Recombination generates new variation (new combinations of genetic variants) as a resource with effects on evolution, and this is because these combinations can have effects on the organism's traits.
These two papers are companion pieces. As Wegmann et al. report,
By comparing the AfAdm [African admixture] map to existing maps, we were able to make several observations: (i) there is evidence for subtle population differences in recombination rates between African and European populations, (ii) African-European admixed individuals appear to have recombination rates that are, on average, intermediate between the African and European rates, and (iii) the degree to which the rates are intermediate is predictable from the average ancestry coefficient (~80% African and ~20% European) in our sample. Further, in admixed individuals, recombinations appear to be concentrated at hotspots in a manner correlated with ancestry: individuals with more African ancestry have recombinations at hotspots found in the HapMapYRI map, and individuals with more European ancestry have recombinations at hotspots found in the HapMapCEU map. These observations are consistent with the differentiation between populations for fine-scale recombination rates1–5 and with the European-African differentiation at PRDM9, the only known major locus affecting fine-scale recombination rates.

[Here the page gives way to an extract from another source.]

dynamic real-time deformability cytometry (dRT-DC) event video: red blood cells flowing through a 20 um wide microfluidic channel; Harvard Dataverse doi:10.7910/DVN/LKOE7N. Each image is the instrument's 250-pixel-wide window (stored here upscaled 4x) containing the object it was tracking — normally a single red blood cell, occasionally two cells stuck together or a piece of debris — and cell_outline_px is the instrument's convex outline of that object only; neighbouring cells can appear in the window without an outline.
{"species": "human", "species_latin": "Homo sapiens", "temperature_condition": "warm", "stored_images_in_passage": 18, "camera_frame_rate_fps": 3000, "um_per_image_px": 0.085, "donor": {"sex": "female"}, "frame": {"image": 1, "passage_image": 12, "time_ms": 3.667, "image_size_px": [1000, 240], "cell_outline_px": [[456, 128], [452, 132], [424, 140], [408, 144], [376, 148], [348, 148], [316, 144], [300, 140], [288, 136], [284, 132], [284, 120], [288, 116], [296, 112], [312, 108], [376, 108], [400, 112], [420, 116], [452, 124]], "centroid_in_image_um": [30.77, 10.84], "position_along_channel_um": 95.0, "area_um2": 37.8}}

Whether this is important, or worth whatever its costs were to discover, is open to question. Could the same not already be, or have been, known from work on other species where it would be much less costly? And if it has effects on disease--always the self-interested rationale of investigators by which such stories are touted in the news--such effects would be detectable by the current methods (such as GWAS) that hunt for them.
So these papers provide what might be useful and important information about a basic aspect of cell biology and the generation of variation. The value will prove out in the future, but certainly our repertoire of basic knowledge about variation, and in this case human variation, is increased thereby.